* Teks Bacaan *
==================================================
2014/07/03

PERAYAAN MAULID NABI MUHAMMAD SAW DI LOMBOK

Lombok Tengah [Sasak.Org] Ketika saya diamanahi menjadi Manajer UPK P2KP di Desa, saya mencetuskan tabungan Maulid. Sebagai anak bangse Sasak, saya memahami masa-masa dimana masyarakat Lombok khususnya di Lombok Tengah bagian barat sampai Lombok Barat dan Mataram mengeluarkan uang yang lumayan besar pada maulid, lebaran, isra’ mi’raj, musim masuk anak sekolah, dan ketika keluarga meninggal.
Tabungan Maulid hanya diambil saat maulid, tabungan lebaran hanya diambil saat lebaran, dan tabungan umum boleh diambil kapan saja. Seperti saat ini, mulai tanggal 5 Rabi’ul Awwal sampai 30 Rabi’ul awaal, diadakan peringatan maulid Nabi Muhammad Saw. Biasanya setiap kampung memiliki tanggal khusus untuk perayaannya sehingga bisa saling undang antara keluarga yang jauh atau lain kampung. Dikampung saya sejak dulu memilih tanggal 20 Rabi’ul Awaal.
Salah satu sajian maulid di Lombok
Salah satu sajian maulid di Lombok
Berbagai panganan langka bagi orang kampung tersedia dihari peringatan maulid, poteng dengan jaje tujaknya, banget rasun, wajik, dan jajan basah lainnya. Untuk lauk pauknya, daging sudah terasa kayak tempe, sate, ikan,dan lauk pauk khas sasak lainnya yang dimasak dengan ‘ragi’ berat. Sebulan penuh hampir seluruh wilayah makan enak, karena sifatnya saling undang antar kampung.
Maulid sendiri bukan sebuah syariat yang diperintahkan agama. Bahkan, di sebuah desa di Lombok Barat, pernah terjadi pengusiran sekeluarga karena mereka mengharamkan maulid dan men’syiar’kannya ke warga yang lain. Fatal akibatnya, tapi maulid telah melahirkan kreatifitas dakwah dalam merayakannya. Memperbanyak shalawat, tausiyah, silaturrahim, berinfaq dengan makanan yang enak, termasuk berinfaq untuk membantu biaya sunatan massal gratis.
Maulid nabi tidak ada di zaman Rasulullah Saw, di zaman khalifaturrasyidin, tab’iin, zaman perawi hadist. Menurut sebagian sejarawan, maulid hadir ketika masa perang salib. Shalahuddin Al Ayyubi, melihat langsung efek perayaan natal dalam meningkatkan semangat juang tentara salib. Sehingga beliau mengadakan peringatan maulid dengan membaca al-maghâzî, yaitu cerita-cerita perang Nabi Saw. Di dalamnya berisi tentang bagaimana Nabi mengorganisir tentaranya dalam Perang Badar, Perang Uhud, Perang Khandak, bagaimana Makkah itu sendiri ditaklukkan pada yawm alfath, dan cerita-cerita heroik mengenai para sahabatnya.
Pembacaan almaghâzî seolah-olah dimaksudkan untuk mengingatkan pasukan Islam waktu itu, bahwa Nabi Saw adalah seorang jenderal dan ahli perang, dan para sahabatnya adalah tentara-tentara yang tidak pernah mengenal kalah.
==================================================
* Bahan Sumber *
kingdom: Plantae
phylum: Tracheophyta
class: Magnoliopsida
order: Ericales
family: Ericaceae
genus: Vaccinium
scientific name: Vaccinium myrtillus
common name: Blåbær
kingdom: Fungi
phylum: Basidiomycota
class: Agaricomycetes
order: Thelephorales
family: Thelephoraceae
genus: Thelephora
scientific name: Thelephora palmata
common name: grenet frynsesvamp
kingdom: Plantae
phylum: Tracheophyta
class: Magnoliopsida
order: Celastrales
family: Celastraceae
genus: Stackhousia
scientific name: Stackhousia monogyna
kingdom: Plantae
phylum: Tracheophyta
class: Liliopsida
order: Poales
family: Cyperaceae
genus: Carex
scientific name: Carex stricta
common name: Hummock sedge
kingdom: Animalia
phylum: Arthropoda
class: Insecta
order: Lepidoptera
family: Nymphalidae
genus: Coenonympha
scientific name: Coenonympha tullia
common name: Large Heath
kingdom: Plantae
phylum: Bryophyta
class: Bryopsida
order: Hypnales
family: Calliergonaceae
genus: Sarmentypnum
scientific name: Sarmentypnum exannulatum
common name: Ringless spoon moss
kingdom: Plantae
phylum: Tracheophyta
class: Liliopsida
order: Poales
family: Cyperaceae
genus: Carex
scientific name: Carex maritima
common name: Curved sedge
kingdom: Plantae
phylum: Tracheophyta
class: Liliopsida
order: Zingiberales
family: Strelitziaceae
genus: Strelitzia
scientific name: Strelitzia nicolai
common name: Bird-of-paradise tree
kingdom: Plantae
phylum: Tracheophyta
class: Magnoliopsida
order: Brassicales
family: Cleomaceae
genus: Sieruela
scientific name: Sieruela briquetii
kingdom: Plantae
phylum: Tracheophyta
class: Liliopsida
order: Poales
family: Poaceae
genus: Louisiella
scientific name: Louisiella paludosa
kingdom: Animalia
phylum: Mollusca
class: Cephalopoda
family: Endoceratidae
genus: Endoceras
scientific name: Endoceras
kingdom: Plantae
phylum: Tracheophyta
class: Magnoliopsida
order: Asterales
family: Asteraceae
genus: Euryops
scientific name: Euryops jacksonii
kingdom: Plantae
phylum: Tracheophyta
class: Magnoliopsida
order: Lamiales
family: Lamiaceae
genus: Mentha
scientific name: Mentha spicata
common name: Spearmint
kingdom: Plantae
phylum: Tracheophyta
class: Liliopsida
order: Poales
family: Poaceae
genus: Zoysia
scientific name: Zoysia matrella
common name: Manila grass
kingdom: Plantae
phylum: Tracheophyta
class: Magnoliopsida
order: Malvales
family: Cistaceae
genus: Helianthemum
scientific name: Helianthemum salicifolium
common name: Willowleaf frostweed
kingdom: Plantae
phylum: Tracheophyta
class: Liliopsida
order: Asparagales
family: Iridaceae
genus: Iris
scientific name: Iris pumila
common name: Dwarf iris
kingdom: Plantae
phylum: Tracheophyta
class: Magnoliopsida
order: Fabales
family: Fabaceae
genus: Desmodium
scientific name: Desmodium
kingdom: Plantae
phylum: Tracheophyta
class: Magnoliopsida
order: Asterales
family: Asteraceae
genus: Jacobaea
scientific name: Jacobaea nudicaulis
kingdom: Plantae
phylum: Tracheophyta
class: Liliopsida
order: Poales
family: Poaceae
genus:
==================================================
* Tugas A *
Kutip tanpa mengubah apa pun bagian teks tentang perayaan Maulid di Lombok dari "PERAYAAN MAULID NABI" sampai "20 Rabi’ul Awaal.".
* Tugas B *
Susun baris-baris dalam entri dari baris yang memuat "family: Cistaceae" sampai baris yang memuat "order: Fabales", termasuk kedua baris itu, sebagai daftar JSON berisi string, satu string untuk tiap baris dan tanpa baris kosong.

* Jawaban Akhir A *
PERAYAAN MAULID NABI MUHAMMAD SAW DI LOMBOK

Lombok Tengah [Sasak.Org] Ketika saya diamanahi menjadi Manajer UPK P2KP di Desa, saya mencetuskan tabungan Maulid. Sebagai anak bangse Sasak, saya memahami masa-masa dimana masyarakat Lombok khususnya di Lombok Tengah bagian barat sampai Lombok Barat dan Mataram mengeluarkan uang yang lumayan besar pada maulid, lebaran, isra’ mi’raj, musim masuk anak sekolah, dan ketika keluarga meninggal.
Tabungan Maulid hanya diambil saat maulid, tabungan lebaran hanya diambil saat lebaran, dan tabungan umum boleh diambil kapan saja. Seperti saat ini, mulai tanggal 5 Rabi’ul Awwal sampai 30 Rabi’ul awaal, diadakan peringatan maulid Nabi Muhammad Saw. Biasanya setiap kampung memiliki tanggal khusus untuk perayaannya sehingga bisa saling undang antara keluarga yang jauh atau lain kampung. Dikampung saya sejak dulu memilih tanggal 20 Rabi’ul Awaal.

* Jawaban Akhir B *
[
  "family: Cistaceae",
  "genus: Helianthemum",
  "scientific name: Helianthemum salicifolium",
  "common name: Willowleaf frostweed",
  "kingdom: Plantae",
  "phylum: Tracheophyta",
  "class: Liliopsida",
  "order: Asparagales",
  "family: Iridaceae",
  "genus: Iris",
  "scientific name: Iris pumila",
  "common name: Dwarf iris",
  "kingdom: Plantae",
  "phylum: Tracheophyta",
  "class: Magnoliopsida",
  "order: Fabales"
]